Alıntı:

☆ ☆ ☆ ☆ ☆

Günümüz dünyasında korumasız kaldıkları ölçüde çocukların farklı ortamlarda farklı kimliklere bürünmüş sapkınların hedefi haline geldiğini biliyoruz. Bununla birlikte “dini temalar” etrafında faaliyet gösteren kurum ve kuruluşlarda karşı karşıya kalınan çocuk tacizleri diğer ortamlardan temel bazı noktalarda ayrılıyor.

Karaman vakası üzerine yapılan değerlendirmelerin önemli bir bölümü bu özgün durumu ıskaladı. Olayın özgün boyutu birçok değerlendirmede ifade edildiği gibi basitçe tacizcinin dini kurumların arkasına saklanması değil.

Mesele şu; çocuklarını söz konusu vakfa teslim eden aileler onları bütün işi gücü dini eğitim olan bir ortama bıraktıklarını varsayıyorlar. Dini temalar etrafında şekillenen ortamlar, diğer tüm ortamlardan farklı olarak sorgulanabilecek yerler değil. Bu yerler bir dini inanç ortamı oldukları ölçüde; hocası, hafızı, imamı kutsalın taşıyıcıları haline geliyor. Dolayısıyla önce aileler sonra çocuklar kutsalın parçası olarak kabul ettikleri bu kişilere kutsaldan doğan bir inanç, güven ve saygıyla bağlanıyorlar.

☆ ☆ ☆ ☆ ☆

Veri Bölümü:
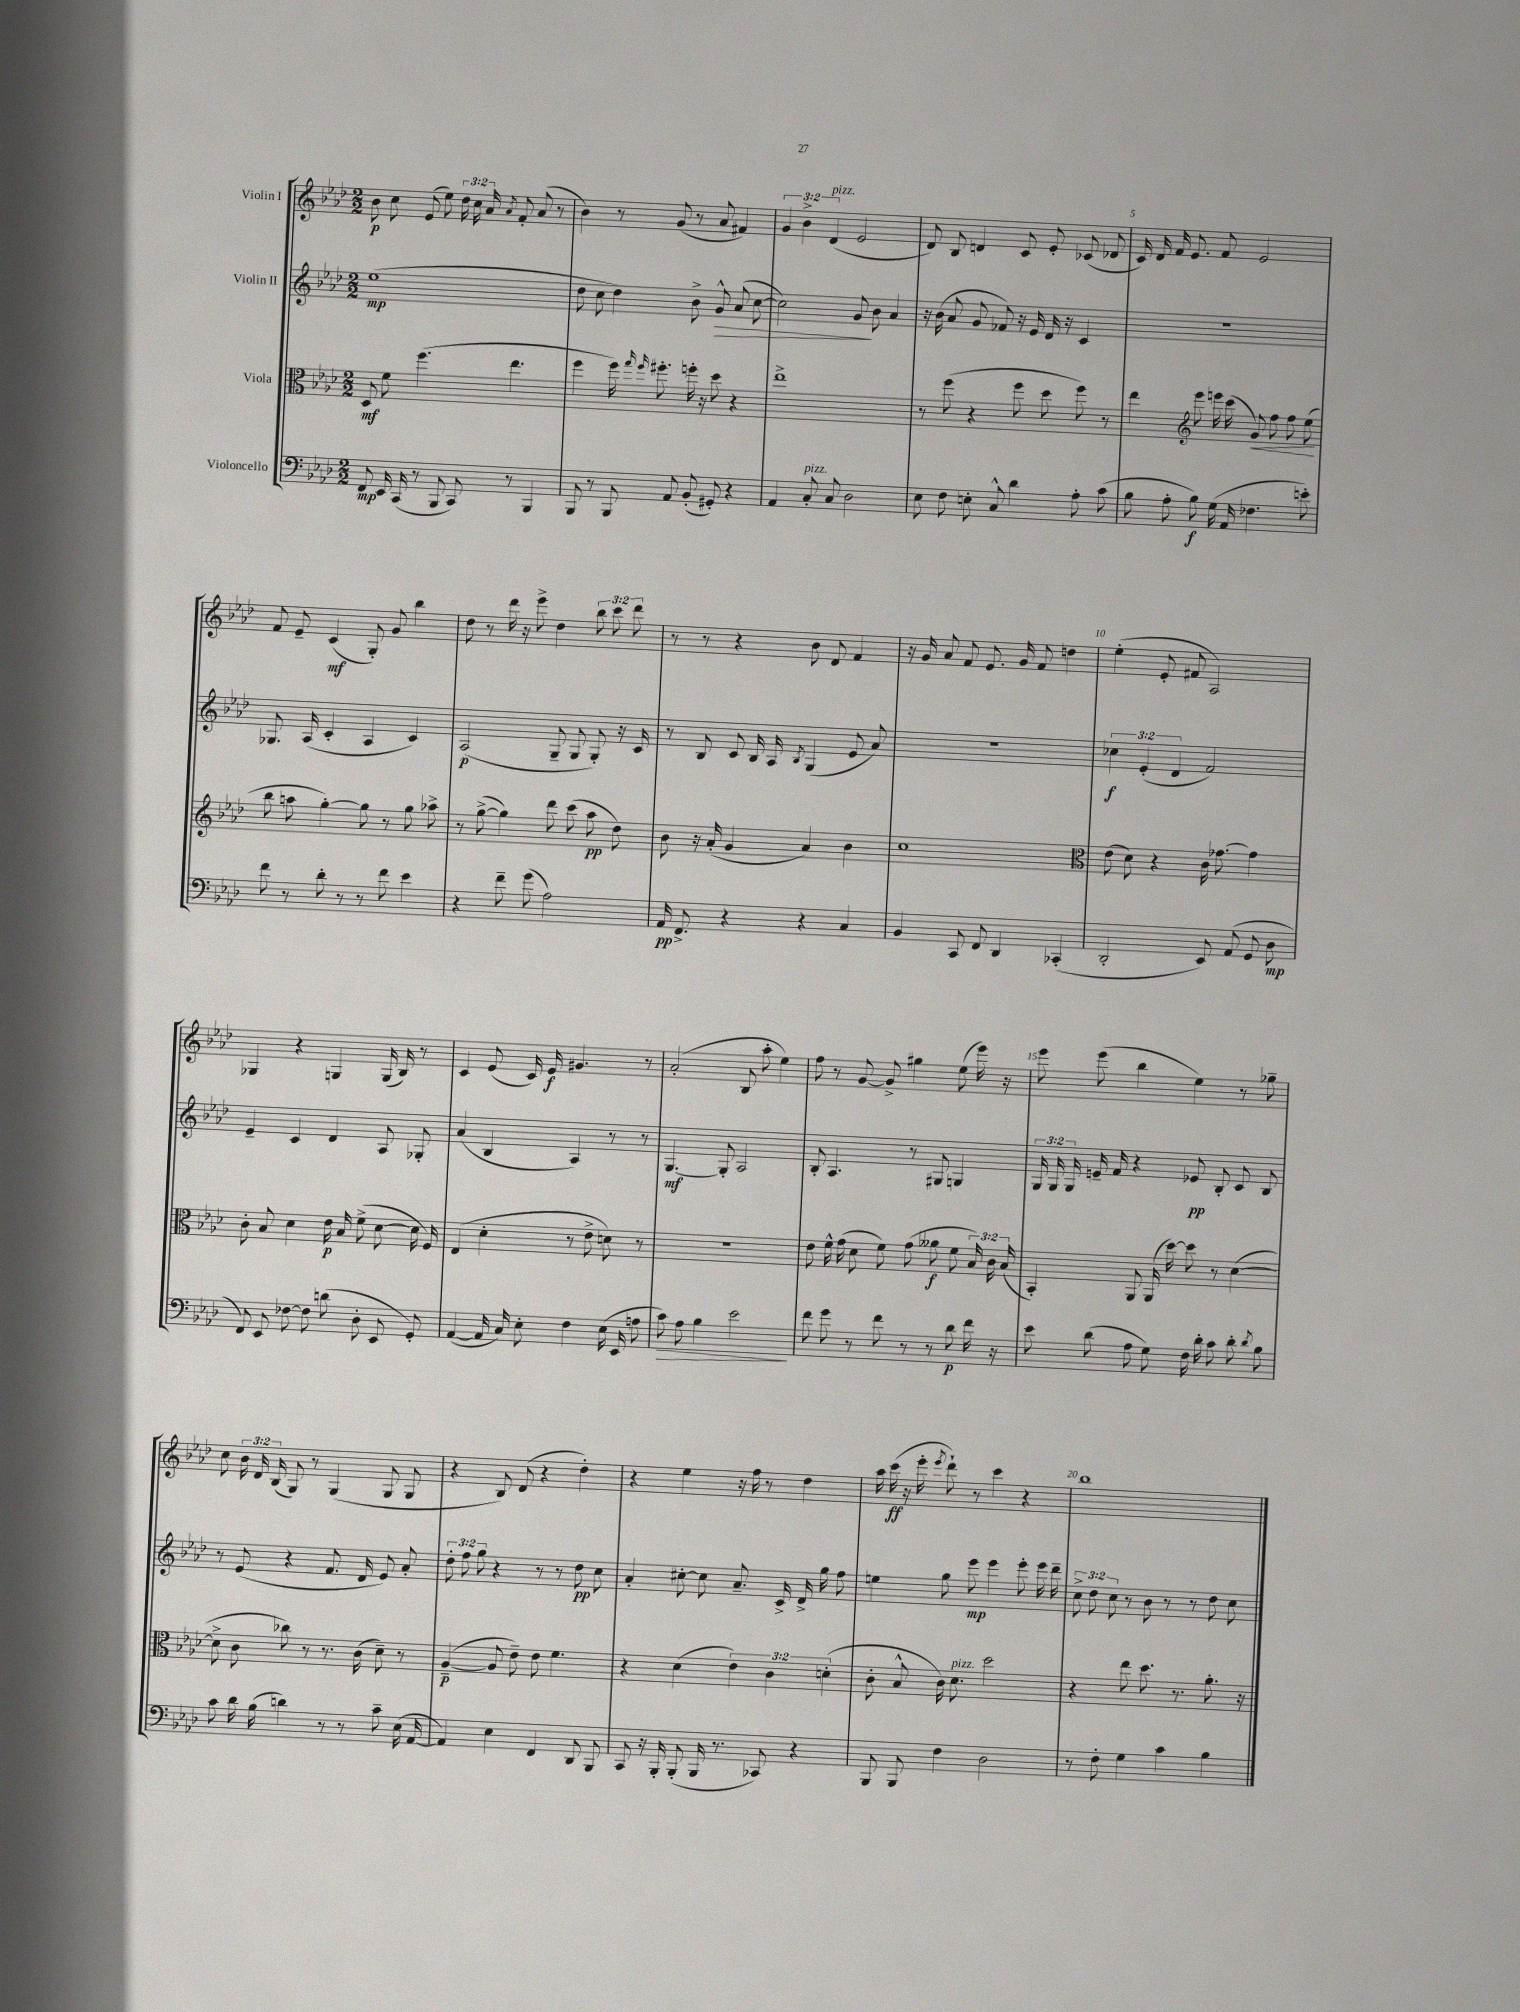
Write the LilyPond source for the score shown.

☆ ☆ ☆ ☆ ☆

Alıştırma Yönergesi: Alıntıya göre çocuklarını söz konusu vakfa teslim eden aileler ne varsayıyor?

Alıştırma Sonucu: Çocuklarını bütün işi gücü dini eğitim olan bir ortama bıraktıklarını varsayıyorlar.